Problem to work on: The answer must consist of every line below that holds the word "Versión".

Data to examine Block Start

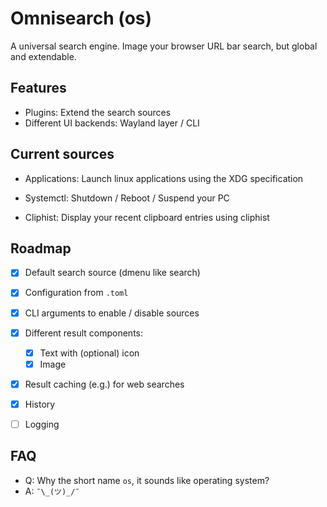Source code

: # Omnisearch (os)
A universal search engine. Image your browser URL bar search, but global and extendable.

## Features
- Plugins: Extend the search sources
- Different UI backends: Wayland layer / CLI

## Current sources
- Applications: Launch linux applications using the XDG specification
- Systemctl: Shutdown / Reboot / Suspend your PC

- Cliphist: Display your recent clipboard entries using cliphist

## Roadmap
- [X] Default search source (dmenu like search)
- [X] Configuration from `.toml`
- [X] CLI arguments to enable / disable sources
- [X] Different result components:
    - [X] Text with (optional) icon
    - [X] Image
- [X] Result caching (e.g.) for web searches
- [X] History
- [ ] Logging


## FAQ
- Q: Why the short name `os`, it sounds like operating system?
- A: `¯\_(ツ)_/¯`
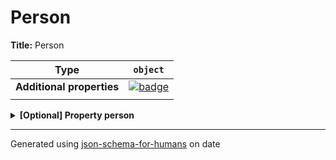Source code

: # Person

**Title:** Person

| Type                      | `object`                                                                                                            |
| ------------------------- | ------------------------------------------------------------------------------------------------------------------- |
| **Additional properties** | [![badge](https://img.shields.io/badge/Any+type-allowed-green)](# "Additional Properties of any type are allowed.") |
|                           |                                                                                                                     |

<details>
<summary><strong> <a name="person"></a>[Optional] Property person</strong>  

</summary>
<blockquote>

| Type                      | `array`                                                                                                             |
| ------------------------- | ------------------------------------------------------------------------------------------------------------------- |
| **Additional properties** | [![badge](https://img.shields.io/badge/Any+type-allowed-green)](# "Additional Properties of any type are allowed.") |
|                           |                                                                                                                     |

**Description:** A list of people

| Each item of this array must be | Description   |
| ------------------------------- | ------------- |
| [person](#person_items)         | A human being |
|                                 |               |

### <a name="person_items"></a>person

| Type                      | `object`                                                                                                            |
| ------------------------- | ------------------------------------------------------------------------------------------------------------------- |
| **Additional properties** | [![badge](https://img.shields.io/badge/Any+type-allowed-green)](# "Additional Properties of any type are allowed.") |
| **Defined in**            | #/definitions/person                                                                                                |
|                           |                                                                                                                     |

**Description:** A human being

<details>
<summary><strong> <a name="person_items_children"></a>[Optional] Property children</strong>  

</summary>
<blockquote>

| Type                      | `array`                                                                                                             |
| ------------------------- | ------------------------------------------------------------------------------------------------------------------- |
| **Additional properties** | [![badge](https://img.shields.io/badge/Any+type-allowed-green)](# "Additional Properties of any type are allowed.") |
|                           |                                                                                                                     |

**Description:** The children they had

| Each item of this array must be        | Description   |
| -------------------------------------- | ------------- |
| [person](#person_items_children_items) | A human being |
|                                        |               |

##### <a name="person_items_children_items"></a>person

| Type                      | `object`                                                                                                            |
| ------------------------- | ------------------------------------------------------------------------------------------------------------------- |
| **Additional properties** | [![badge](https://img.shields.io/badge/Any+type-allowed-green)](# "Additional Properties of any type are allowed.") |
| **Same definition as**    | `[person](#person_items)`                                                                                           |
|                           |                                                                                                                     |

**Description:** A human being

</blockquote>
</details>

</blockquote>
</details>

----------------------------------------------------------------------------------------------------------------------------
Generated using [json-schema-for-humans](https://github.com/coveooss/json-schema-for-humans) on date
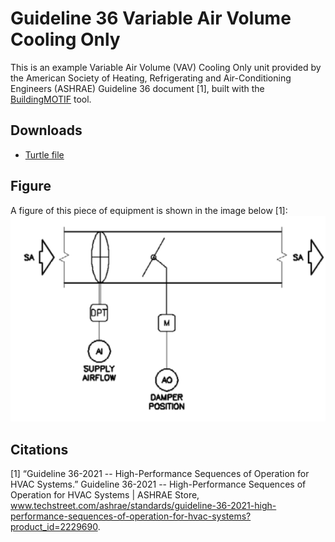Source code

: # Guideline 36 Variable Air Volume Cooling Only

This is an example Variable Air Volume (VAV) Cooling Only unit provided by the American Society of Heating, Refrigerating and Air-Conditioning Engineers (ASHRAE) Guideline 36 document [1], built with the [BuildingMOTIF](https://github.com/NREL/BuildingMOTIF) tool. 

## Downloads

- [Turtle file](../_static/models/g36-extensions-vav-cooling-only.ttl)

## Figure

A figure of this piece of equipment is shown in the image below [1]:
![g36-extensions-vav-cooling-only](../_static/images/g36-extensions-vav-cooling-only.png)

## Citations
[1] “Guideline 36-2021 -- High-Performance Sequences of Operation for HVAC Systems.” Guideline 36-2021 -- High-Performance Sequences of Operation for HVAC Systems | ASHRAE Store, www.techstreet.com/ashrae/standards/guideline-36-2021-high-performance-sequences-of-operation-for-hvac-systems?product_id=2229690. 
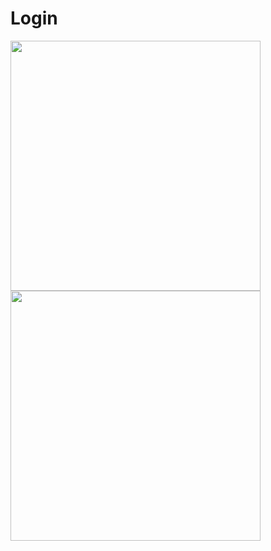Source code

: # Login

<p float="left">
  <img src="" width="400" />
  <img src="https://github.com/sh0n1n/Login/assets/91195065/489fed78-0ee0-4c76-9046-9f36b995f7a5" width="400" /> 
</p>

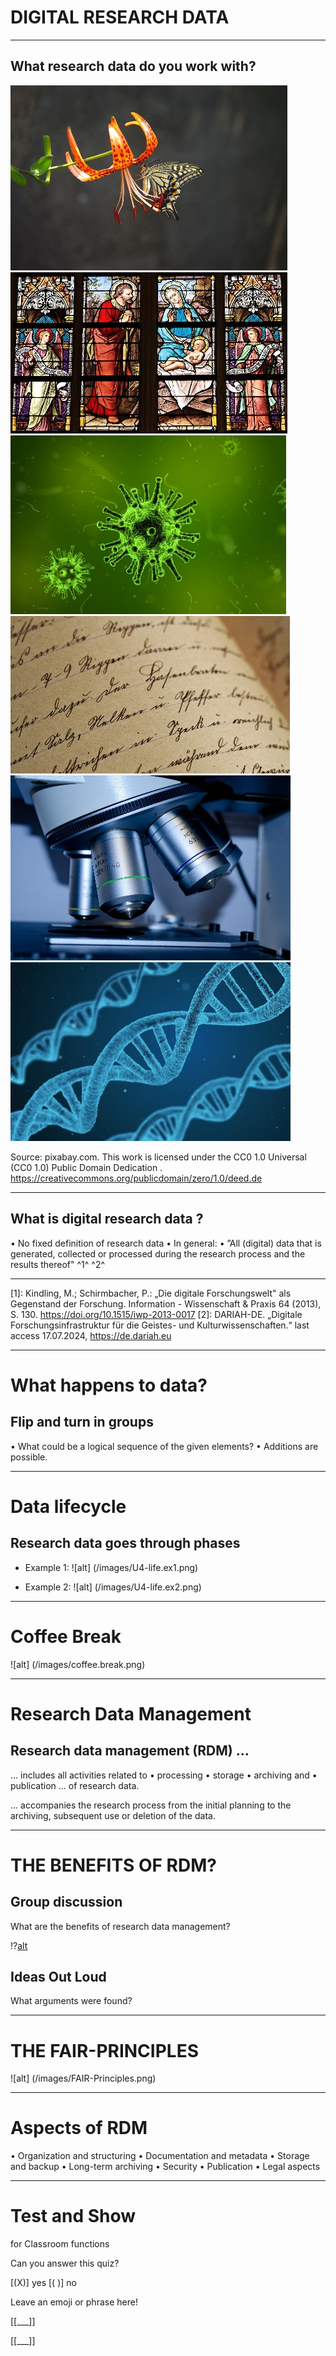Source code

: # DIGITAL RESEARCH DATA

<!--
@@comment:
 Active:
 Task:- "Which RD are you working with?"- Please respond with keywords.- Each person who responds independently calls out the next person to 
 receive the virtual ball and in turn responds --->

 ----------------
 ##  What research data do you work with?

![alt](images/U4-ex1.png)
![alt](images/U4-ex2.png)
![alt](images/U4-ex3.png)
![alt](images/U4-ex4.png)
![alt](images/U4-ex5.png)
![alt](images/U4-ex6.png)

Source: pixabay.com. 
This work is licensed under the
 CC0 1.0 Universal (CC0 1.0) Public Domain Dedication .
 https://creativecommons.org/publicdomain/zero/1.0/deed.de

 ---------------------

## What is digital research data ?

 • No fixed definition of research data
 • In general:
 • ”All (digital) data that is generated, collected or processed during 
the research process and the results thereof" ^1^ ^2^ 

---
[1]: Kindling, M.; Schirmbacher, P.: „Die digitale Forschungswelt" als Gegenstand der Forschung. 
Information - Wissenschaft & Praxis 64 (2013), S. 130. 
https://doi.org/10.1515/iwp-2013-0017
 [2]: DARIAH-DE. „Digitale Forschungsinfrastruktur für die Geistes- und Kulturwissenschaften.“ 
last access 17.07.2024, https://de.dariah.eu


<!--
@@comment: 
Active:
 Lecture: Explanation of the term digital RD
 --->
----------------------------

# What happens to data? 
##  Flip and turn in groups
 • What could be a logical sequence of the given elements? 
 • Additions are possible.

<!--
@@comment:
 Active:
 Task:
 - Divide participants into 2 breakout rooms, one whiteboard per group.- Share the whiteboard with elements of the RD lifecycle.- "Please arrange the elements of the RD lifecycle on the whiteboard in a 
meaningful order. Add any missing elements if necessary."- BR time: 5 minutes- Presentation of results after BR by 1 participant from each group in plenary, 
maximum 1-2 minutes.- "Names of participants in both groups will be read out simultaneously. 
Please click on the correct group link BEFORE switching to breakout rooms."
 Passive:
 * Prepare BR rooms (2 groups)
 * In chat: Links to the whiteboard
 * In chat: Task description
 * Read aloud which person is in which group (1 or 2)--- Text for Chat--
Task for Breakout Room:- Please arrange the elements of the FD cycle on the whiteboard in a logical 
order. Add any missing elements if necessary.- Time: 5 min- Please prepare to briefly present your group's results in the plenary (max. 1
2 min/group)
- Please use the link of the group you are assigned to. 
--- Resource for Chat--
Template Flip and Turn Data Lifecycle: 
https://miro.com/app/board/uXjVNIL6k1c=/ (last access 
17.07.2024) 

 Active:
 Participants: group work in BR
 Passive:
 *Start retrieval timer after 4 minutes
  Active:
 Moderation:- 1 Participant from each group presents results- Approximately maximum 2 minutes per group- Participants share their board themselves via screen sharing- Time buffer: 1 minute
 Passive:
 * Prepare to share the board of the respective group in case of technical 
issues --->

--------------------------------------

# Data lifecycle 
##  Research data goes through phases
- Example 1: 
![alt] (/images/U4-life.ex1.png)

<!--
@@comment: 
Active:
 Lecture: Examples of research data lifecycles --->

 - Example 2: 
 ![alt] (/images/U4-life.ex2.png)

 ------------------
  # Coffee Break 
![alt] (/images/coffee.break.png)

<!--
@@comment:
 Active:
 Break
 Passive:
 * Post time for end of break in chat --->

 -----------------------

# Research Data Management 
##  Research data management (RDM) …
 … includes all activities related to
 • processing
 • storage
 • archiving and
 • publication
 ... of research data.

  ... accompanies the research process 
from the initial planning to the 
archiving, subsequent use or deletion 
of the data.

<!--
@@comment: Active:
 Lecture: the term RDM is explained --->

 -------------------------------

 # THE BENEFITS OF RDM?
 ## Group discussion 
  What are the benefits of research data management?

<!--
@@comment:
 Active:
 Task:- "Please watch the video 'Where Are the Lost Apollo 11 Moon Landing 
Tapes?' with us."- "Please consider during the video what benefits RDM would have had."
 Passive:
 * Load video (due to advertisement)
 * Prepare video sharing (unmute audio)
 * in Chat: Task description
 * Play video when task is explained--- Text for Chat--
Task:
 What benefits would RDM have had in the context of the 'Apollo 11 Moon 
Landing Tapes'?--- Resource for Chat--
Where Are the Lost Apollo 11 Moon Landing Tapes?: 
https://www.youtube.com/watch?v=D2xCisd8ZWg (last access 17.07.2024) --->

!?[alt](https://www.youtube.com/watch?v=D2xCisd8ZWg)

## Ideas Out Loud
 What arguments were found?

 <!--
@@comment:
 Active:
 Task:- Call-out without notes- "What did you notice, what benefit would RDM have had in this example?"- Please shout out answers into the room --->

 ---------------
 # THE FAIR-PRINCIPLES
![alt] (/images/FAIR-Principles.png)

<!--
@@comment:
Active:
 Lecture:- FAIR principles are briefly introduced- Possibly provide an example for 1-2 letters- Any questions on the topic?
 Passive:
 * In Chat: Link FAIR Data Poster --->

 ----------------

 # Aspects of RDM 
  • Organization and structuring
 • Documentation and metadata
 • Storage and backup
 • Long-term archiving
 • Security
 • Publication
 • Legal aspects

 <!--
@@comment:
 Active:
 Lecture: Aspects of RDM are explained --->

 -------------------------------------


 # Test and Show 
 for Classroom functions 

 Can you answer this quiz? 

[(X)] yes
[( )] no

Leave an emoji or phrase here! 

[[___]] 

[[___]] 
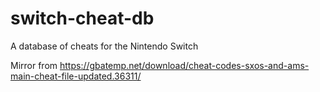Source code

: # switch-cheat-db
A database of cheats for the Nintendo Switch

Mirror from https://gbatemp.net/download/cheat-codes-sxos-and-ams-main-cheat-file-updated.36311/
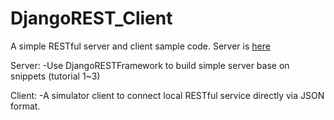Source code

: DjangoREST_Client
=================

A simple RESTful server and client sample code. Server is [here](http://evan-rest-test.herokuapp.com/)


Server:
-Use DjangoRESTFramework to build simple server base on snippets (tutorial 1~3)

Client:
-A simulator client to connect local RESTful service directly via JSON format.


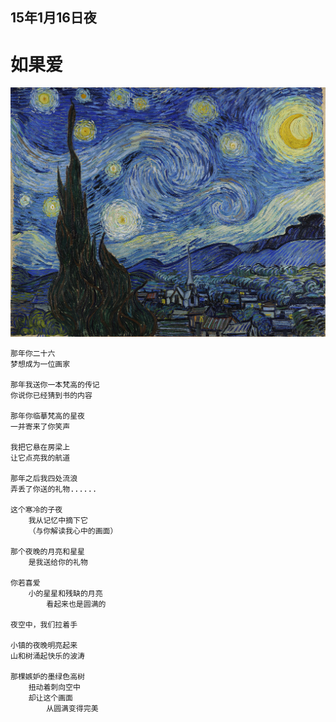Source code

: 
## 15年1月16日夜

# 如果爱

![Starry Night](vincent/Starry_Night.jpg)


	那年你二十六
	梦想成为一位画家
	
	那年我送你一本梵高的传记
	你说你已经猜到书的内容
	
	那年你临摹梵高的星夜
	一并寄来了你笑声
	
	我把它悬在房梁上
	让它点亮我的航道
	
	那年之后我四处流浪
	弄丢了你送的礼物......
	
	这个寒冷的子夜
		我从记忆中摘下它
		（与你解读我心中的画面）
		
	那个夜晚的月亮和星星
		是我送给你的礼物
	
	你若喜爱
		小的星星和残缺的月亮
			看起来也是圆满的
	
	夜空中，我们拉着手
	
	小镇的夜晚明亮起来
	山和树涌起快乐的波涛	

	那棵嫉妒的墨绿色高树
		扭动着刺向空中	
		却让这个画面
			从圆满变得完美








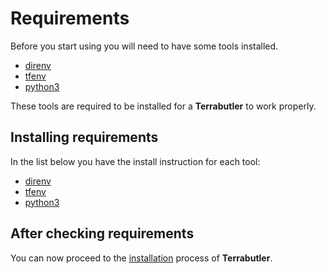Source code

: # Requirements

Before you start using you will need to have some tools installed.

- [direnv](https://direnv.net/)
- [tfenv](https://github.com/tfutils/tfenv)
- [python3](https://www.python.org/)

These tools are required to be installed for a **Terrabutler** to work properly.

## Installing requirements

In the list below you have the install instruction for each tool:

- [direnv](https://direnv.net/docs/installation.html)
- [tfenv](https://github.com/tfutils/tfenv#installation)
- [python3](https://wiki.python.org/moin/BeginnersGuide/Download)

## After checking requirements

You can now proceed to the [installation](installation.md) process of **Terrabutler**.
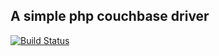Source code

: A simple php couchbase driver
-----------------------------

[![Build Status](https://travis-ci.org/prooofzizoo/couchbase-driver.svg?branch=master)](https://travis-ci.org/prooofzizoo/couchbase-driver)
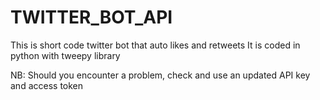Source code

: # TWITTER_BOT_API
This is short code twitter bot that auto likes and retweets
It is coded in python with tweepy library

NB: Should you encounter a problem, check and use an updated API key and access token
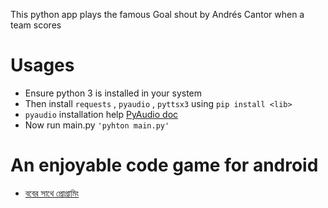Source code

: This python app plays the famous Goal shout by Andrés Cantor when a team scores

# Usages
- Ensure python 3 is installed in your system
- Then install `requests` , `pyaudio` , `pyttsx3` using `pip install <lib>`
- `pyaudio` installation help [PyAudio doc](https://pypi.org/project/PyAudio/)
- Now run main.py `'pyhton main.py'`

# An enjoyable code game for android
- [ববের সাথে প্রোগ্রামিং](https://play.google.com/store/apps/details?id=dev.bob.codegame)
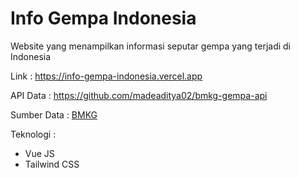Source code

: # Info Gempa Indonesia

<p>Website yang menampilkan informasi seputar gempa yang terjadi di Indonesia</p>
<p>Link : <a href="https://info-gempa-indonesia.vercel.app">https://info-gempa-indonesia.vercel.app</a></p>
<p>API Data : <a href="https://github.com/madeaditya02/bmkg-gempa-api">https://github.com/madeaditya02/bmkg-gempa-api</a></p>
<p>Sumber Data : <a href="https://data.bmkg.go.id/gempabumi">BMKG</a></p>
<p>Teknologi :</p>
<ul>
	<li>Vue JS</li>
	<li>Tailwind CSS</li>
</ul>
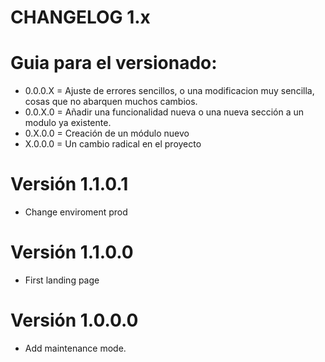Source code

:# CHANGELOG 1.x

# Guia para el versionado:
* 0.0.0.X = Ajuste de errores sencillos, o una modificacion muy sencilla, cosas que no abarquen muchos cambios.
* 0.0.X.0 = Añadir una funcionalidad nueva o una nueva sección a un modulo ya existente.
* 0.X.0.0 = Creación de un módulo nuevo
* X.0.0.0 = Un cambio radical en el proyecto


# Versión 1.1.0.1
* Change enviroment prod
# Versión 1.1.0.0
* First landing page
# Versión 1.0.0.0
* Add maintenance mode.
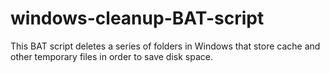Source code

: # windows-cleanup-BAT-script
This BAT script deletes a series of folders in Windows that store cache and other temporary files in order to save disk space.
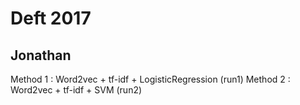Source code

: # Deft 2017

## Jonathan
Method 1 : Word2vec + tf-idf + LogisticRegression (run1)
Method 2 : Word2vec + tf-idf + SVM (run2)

Data to examine Block End

Task answer:
# Versión 1.1.0.1
# Versión 1.1.0.0
# Versión 1.0.0.0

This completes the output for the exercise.